@Mikerah: Meson isn’t a rebranding at all. In all of our docs, we mention that we use the Katzenpost software libraries. Meson is simply an instantiation of a cryptocurrency mixnet.
The first principle of anonymity is that anonymity needs a crowd. Strictly speaking, special purpose mix-nets will offer less anonymity than a general purpose mix-net.
So if you fork Katzenpost and make a special-purpose mix-net called Meson for cryptocurrency (or worse, for only ZCash or only Ethereum), Meson will offer less anonymity as its anonymity set will be the number of cryptocurrency transactions over Meson, which would be less than a general purpose mix-net.
That being said, if you made a generic mix-net and had different, interoperable code-bases, that could offer better anonymity by blending active user-bases. However, in practice this hasn’t happened with anonymity networks like Tor.
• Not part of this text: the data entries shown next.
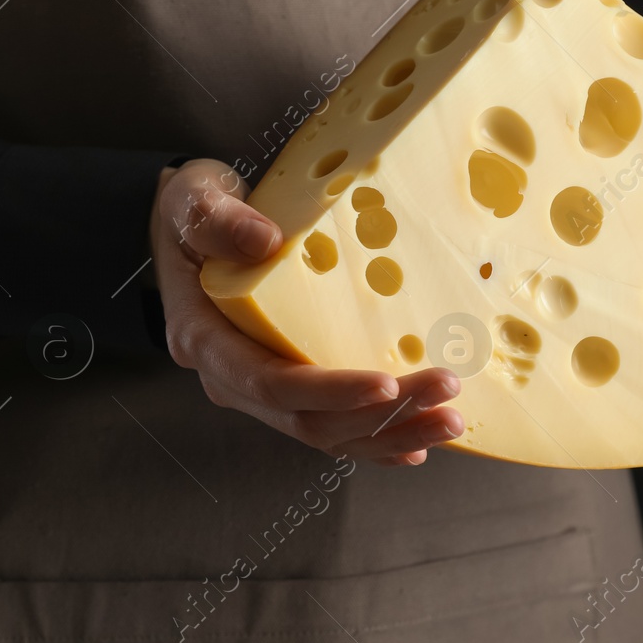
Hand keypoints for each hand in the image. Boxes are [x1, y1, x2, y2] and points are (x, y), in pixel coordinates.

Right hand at [150, 159, 463, 465]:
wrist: (194, 225)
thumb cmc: (194, 211)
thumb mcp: (192, 200)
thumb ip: (218, 221)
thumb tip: (266, 241)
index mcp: (206, 339)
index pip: (271, 383)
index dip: (330, 391)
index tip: (386, 384)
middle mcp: (231, 377)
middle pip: (309, 419)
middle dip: (382, 416)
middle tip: (446, 394)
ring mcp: (260, 388)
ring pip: (329, 431)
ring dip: (392, 433)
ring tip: (450, 420)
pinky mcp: (287, 386)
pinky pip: (333, 426)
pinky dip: (377, 438)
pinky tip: (419, 442)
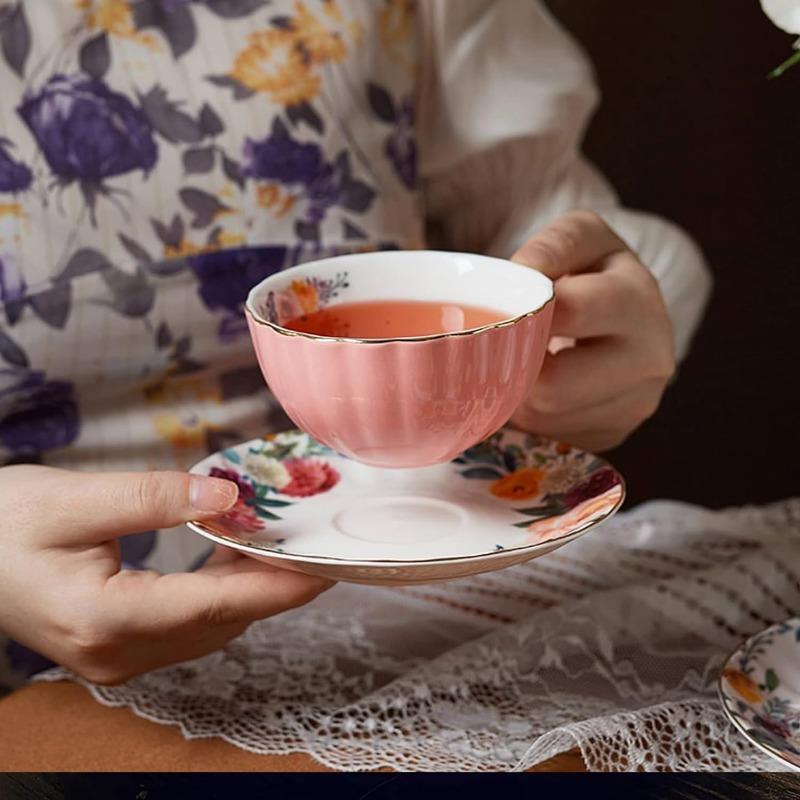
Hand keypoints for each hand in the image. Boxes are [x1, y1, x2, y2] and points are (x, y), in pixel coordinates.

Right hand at [0, 465, 332, 683]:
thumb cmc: (4, 522)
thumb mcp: (75, 497)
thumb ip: (155, 498)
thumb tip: (228, 497)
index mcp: (102, 618)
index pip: (212, 606)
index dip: (275, 586)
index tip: (324, 568)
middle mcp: (115, 653)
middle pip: (219, 621)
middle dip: (274, 585)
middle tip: (317, 544)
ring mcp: (116, 658)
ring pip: (209, 629)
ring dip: (250, 589)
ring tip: (283, 542)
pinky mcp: (119, 648)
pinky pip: (189, 626)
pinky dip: (221, 594)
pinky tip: (234, 555)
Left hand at [511, 210, 675, 451]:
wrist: (627, 316)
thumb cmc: (593, 272)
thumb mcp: (580, 239)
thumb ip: (552, 246)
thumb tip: (523, 273)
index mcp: (638, 302)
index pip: (570, 312)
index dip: (524, 313)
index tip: (501, 311)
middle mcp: (650, 360)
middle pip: (553, 385)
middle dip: (515, 367)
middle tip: (497, 349)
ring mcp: (636, 405)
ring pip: (546, 417)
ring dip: (517, 395)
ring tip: (517, 364)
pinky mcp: (615, 434)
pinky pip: (553, 437)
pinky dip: (531, 416)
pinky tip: (535, 388)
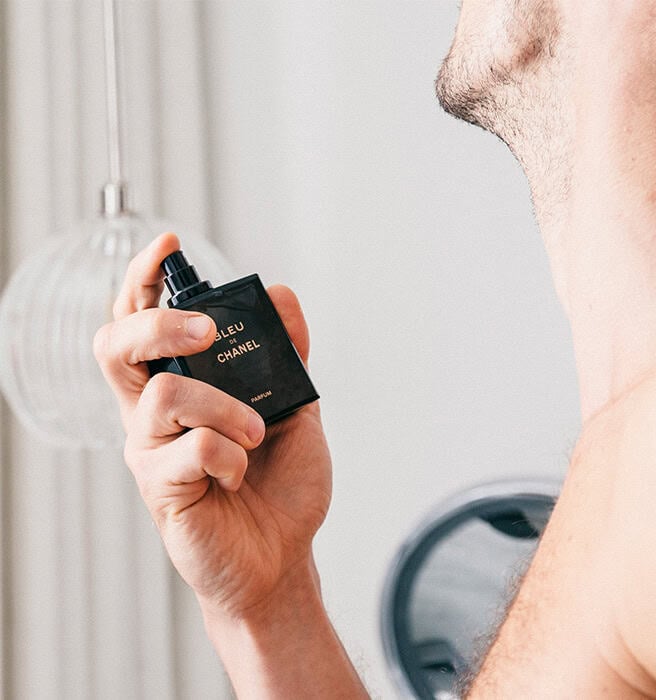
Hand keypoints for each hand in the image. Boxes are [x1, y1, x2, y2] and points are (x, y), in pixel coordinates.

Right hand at [94, 232, 331, 617]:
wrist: (282, 557)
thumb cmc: (279, 486)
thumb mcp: (294, 409)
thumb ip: (285, 356)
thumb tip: (281, 294)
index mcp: (180, 389)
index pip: (141, 324)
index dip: (143, 280)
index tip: (170, 244)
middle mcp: (152, 416)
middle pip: (117, 344)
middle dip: (159, 322)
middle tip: (206, 331)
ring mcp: (151, 451)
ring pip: (166, 393)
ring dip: (227, 408)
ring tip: (256, 436)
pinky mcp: (161, 488)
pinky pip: (192, 448)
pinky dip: (232, 455)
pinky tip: (241, 475)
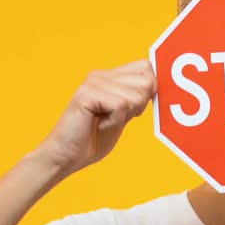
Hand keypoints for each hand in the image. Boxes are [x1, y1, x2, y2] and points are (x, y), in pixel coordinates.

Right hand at [40, 60, 156, 173]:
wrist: (66, 157)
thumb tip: (158, 83)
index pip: (146, 66)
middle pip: (146, 81)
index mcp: (110, 76)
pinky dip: (115, 122)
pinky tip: (99, 125)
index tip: (132, 109)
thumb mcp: (125, 115)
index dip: (149, 90)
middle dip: (139, 106)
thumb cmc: (94, 138)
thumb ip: (139, 98)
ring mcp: (93, 82)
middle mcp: (101, 75)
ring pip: (136, 95)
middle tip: (115, 117)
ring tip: (105, 121)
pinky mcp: (86, 94)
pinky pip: (121, 106)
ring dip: (125, 116)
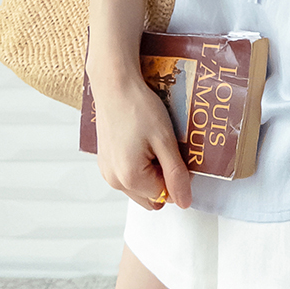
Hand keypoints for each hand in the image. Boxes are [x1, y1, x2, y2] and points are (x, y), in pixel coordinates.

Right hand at [88, 60, 192, 210]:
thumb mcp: (165, 140)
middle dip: (162, 178)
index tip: (173, 152)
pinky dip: (138, 166)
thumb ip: (176, 175)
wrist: (114, 85)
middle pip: (151, 198)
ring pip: (140, 189)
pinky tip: (139, 142)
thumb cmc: (138, 107)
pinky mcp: (105, 163)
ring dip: (150, 173)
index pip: (166, 195)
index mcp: (130, 178)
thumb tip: (184, 202)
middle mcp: (114, 180)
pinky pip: (128, 176)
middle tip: (163, 149)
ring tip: (150, 144)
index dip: (176, 176)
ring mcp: (107, 172)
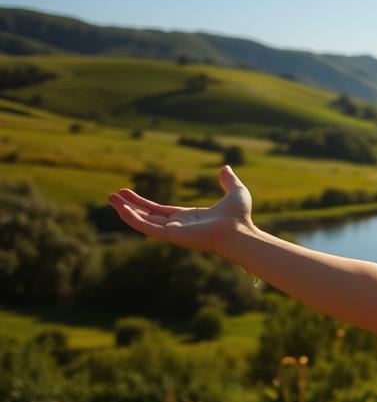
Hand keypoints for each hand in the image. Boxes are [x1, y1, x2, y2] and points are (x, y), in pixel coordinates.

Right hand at [107, 165, 253, 254]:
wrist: (241, 232)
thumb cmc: (240, 216)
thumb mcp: (235, 192)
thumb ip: (228, 181)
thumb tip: (225, 167)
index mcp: (189, 218)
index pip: (161, 210)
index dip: (144, 203)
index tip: (129, 194)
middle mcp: (178, 225)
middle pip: (148, 215)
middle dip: (130, 206)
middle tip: (112, 196)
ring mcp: (174, 231)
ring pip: (144, 220)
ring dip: (126, 210)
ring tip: (110, 198)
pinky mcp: (171, 234)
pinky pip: (147, 227)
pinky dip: (133, 218)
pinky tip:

So while you can make an interoperable Tor client in say, Java (as has happened), the core Tor code is developed quite quickly by a large team while Tor-in-Java has had considerable bit rot and been abandoned.
So, what you want is a single general purpose mix-net with the maximum number of users. You want to support not just cryptocurrency, but any kind of traffic. This is where @imichaelmiers is correct, although he is incorrect in believing that mix-nets can only handle one kind of traffic (such as cryptocurrency). There’s a space of trade-offs between Tor and mix-net design.
@mikerah: So, I wouldn’t say that Meson offers strictly worse anonymity for our particular use case and future research work.
Unless there is cover traffic and timing delays in the Loopix design, currently an unparameterized mix-net offers about the same anonymity as a VPN (i.e. no resistance to a global passive adversary) with multiple exit nodes, and with lots less users than Tor and so a smaller anonymity set. So that’s why we recommended to efforts like Grin to just use Tor rather than build their own mix-net if they need a solution today.
@mikerah: The definitions are similar but different due to the considerations that both fields need to take into account. As for Dandelion++ being fine to use now for Zcash, I still don’t think this is accurate. I would say that for now, Tor is a better option for Zcash, considering that zcashd already has Tor integration.
Note that you can have mix-nets that are based on cryptographic constructions, such as MCMix that uses secure multi-party computation (it’s just reallly slow and likely can’t scale, like a DC-Net). However, implementations of Loopix such as Katzenpost and Nym are not cryptographic constructions, but “stop and go” statistical mix-nets. You can have “free routing” mix-nets based on p2p architectures, but these are vulnerable to route capture and tons of attacks, and generically less anonymity. I recommend looking at the papers by Claudia Diaz of Nym on these topics.
I would continue to argue that Dandelion++ is fine if your goal is 1) generic hiding of IP addresses and 2) it’s mandatory in ZCash. It gets you the same property, i.e. IP address hiding, and the anonymity set will be as big as the number of implementations of ZCash that support it. The anonymity set of Tor would be larger of course, but how many people turn on Tor with ZCash.
Overall, you only want a mix-net if you want resistance to a global passive adversary on the network level. I support this strongly, as it’s a realistic threat model for cryptocurrencies given say, Chainalysis, and the goals that ZCash is trying to provide.
However, what you want is a generic mix-net infrastructure, not a cryptocurrency-specific mix-net, and one that actually uses the features of Loopix that provide this level of resistance to a GPA. If such a proposal was generic to the underlying codebase, that would be great, but as an ex-W3C employee who did test-suites, formal verification, and specs, don’t underestimate the amount of work in interoperability.